Саймон вернулся из Лондона последней электричкой, еще мрачнее, чем до отъезда.
– Ну как?
– волнуясь, спросила она.
– Что как? Бакстона Филипса вообще не было.
– Не может быть!
– Гэрриет всплеснула руками. Назначить Саймону и не явиться - как так можно?!
– А его секретарша, старая вобла, еще его оправдывала: “Ах, простите, мистер Вильерс, надо
– Бедный Саймон!
– Она подошла и обняла его, но он все еще кипел и не мог усидеть на месте.
– Налей мне чего-нибудь, - бросил он через плечо, вышагивая по комнате.
– Через несколько лет этот мерзавец еще приползет ко мне… на коленях. Вот тогда он вспомнит и пожалеет. “Ах, простите, мистер Филипс, мистер Вильерс так занят, он не может вас сегодня принять!..”
– Он пожалеет, - заверила его Гэрриет.
– Ты станешь настоящей звездой, Саймон. Все так говорят.
Она подала ему рюмку и, краснея, сказала:
– Я так скучала без тебя, что даже написала стихи. Я еще никогда никому не писала стихов.
Пробежав глазами стихотворение, Саймон усмехнулся.
– “И в небе радуга нашей любви дрожит, как один бесконечный оргазм”, - с нарочитым надрывом прочел он.
– Только один оргазм? Наверное, я стал сдавать в последнее время.
Гэрриет еще больше покраснела и прикусила губу.
– Еще я отыскала для тебя вот этот сонет, - она торопливо пододвинула к нему томик Шекспира.
– В нем мои чувства к тебе описаны гораздо лучше.
Он лишь мельком заглянул в книгу и вздохнул.
– Господи, Гэрриет! Если бы ты знала, сколько женщин уже цитировало мне этот сонет.

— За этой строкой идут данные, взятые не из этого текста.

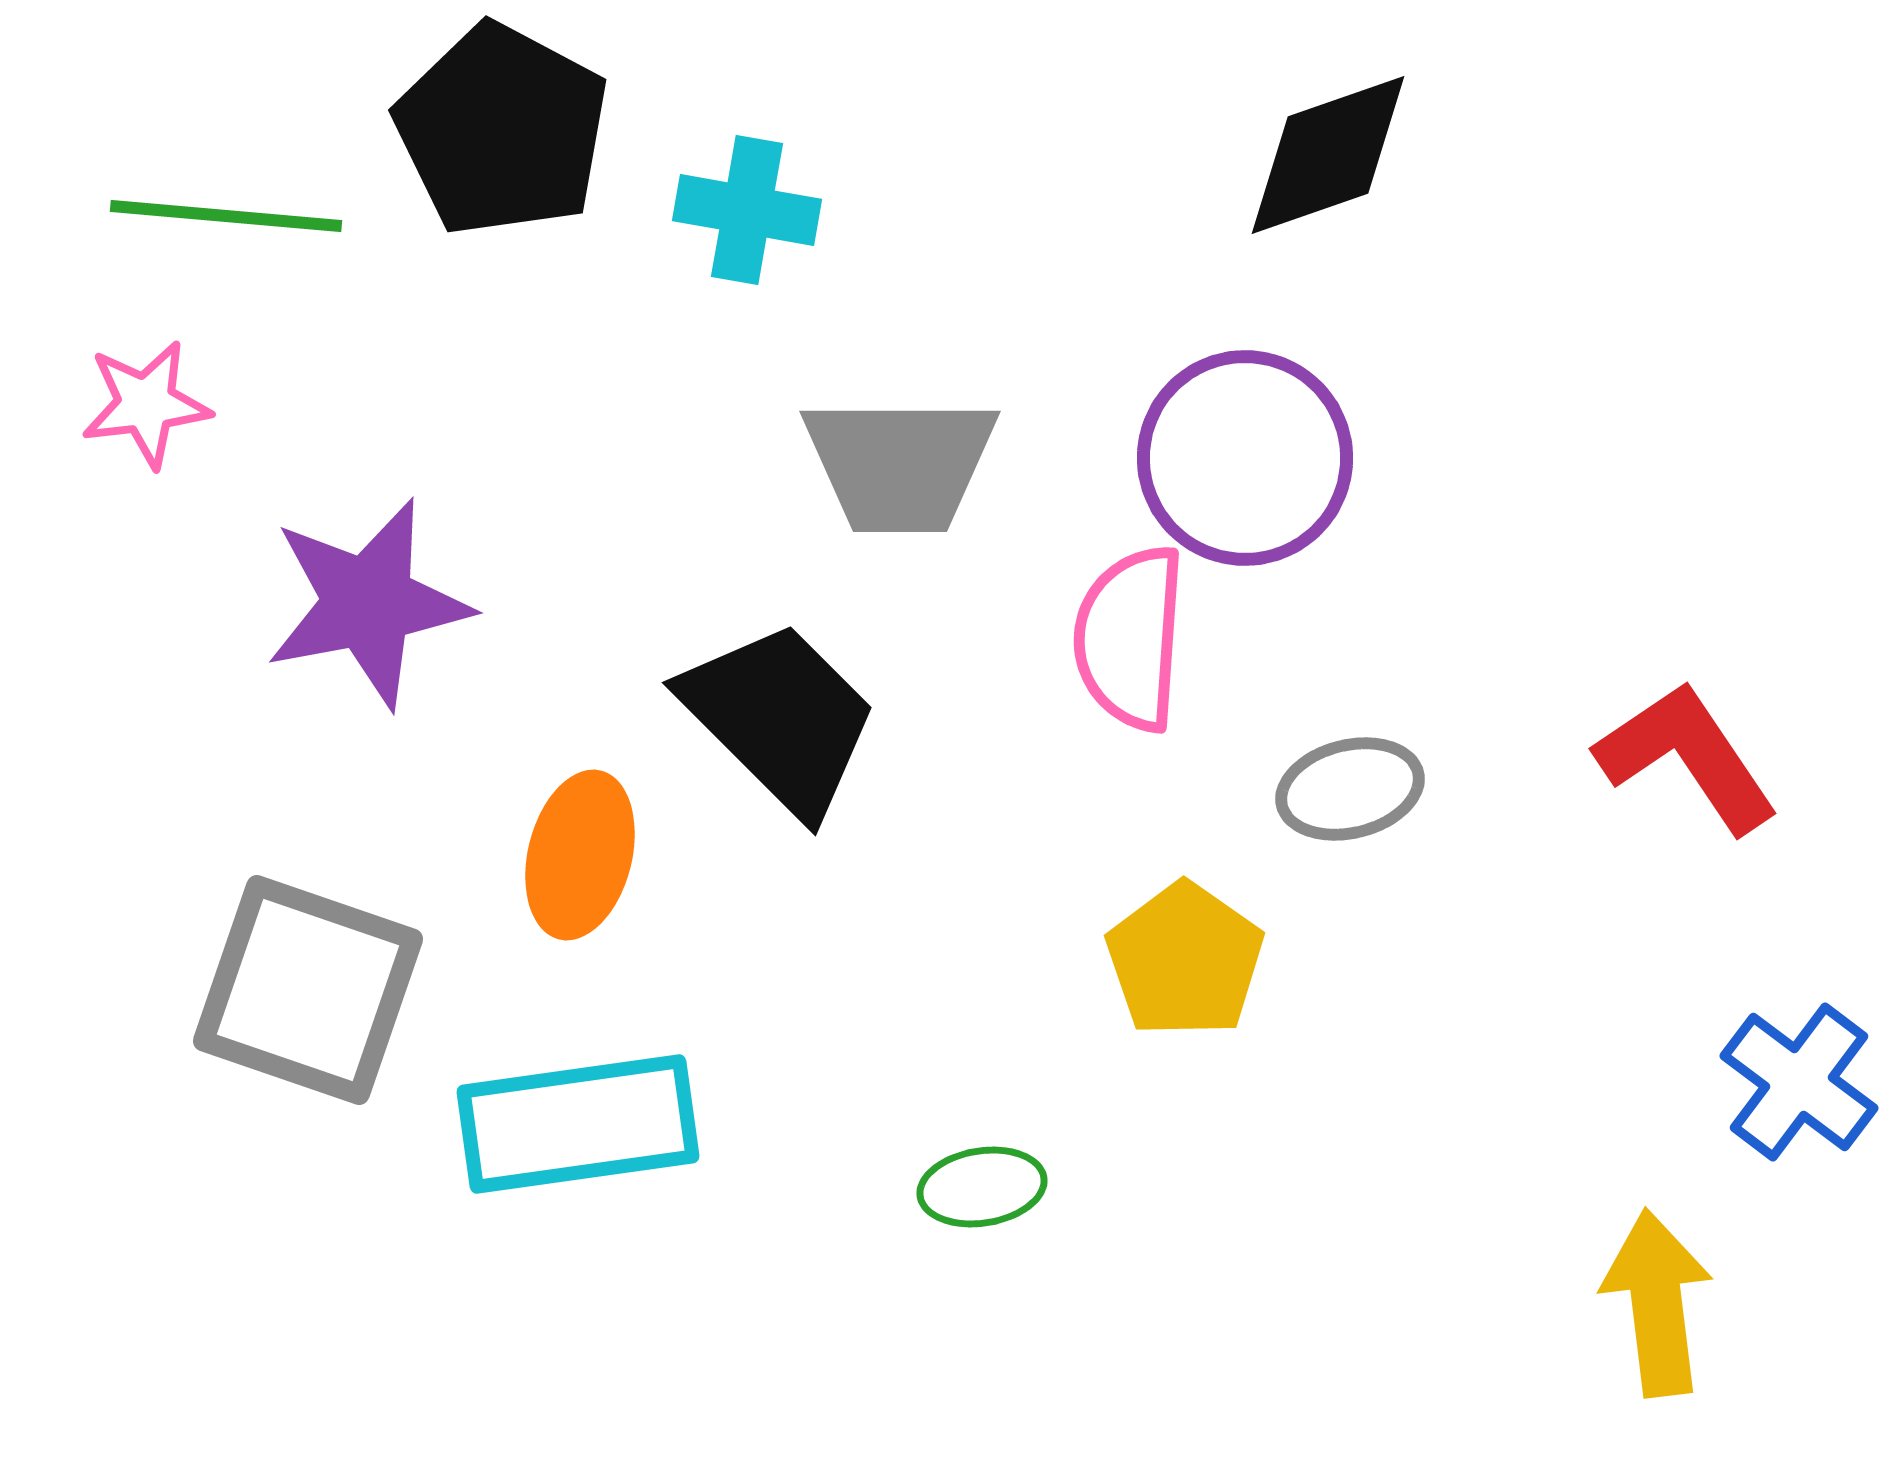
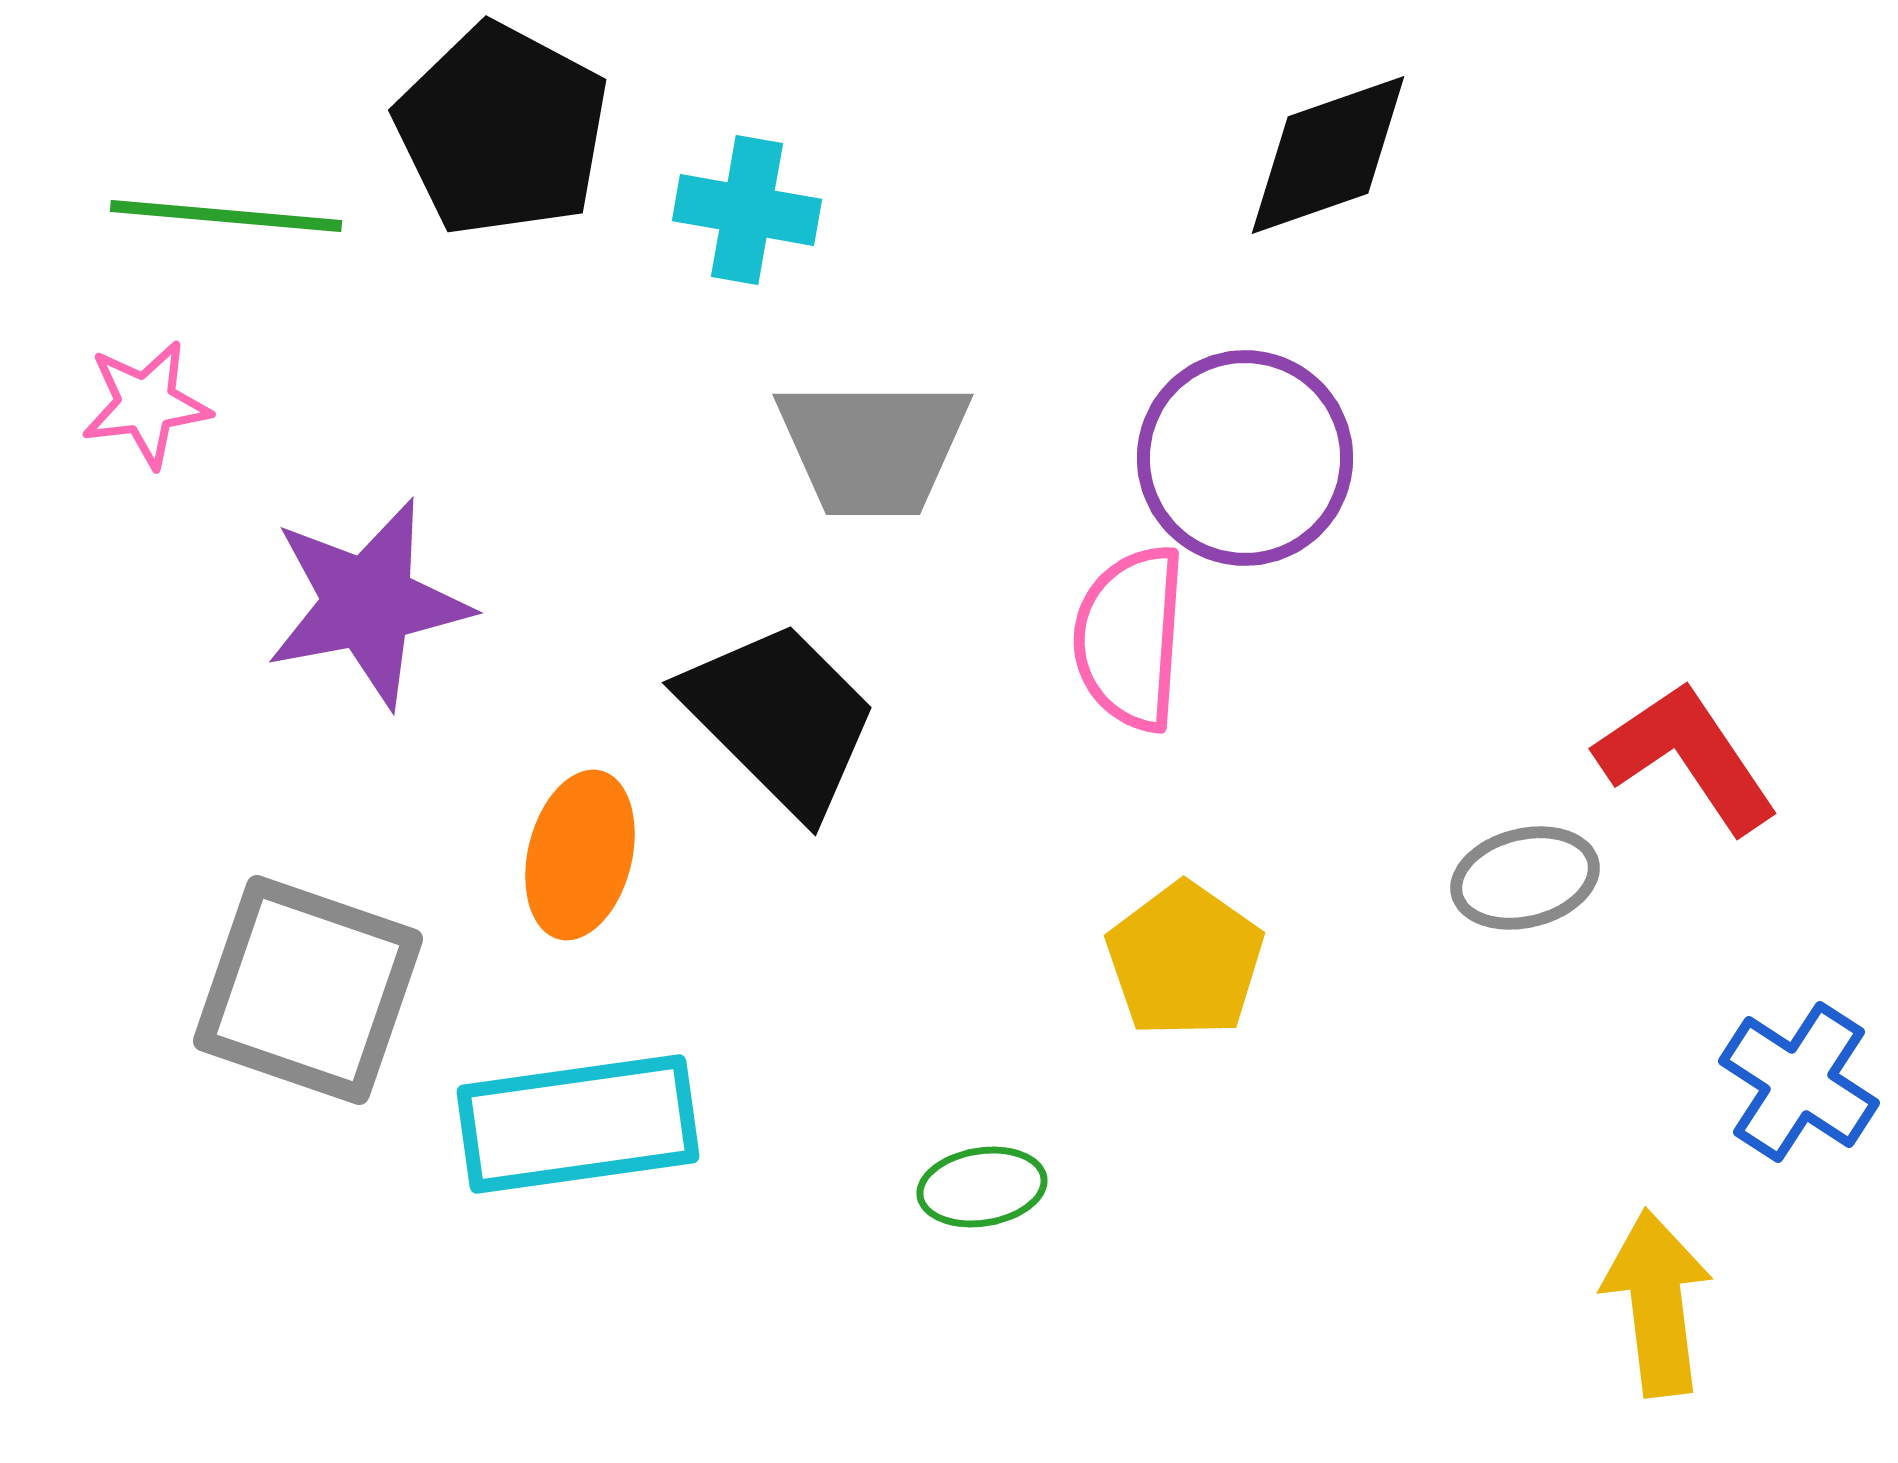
gray trapezoid: moved 27 px left, 17 px up
gray ellipse: moved 175 px right, 89 px down
blue cross: rotated 4 degrees counterclockwise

Неужто и ты становишься сентиментальной? Знаешь, милая, я уважаю в женщинах высокие романтические чувства, но сентиментальность - нет, этого я не вынесу!
Она предприняла еще одну попытку.
– Я приготовила мусаку на ужин, хочешь?
– Гэрриет! Я устал от твоей мусаки.
Когда он пришел спать, она все еще плакала.
– В чем дело?
– спросил он.
– Я люблю тебя, - глухо проговорила она.
– Любишь, - тихо повторил он.
– Любишь, так привыкай саночки возить.
На следующее утро он проснулся в более миролюбивом настроении. Они занимались любовью, потом пили кофе и до обеда читали в постели газеты. Вчерашние обиды как-то очень быстро забылись, и Гэрриет, с послеобморочным облегчением, радовалась тому, что сегодня у них опять все хорошо.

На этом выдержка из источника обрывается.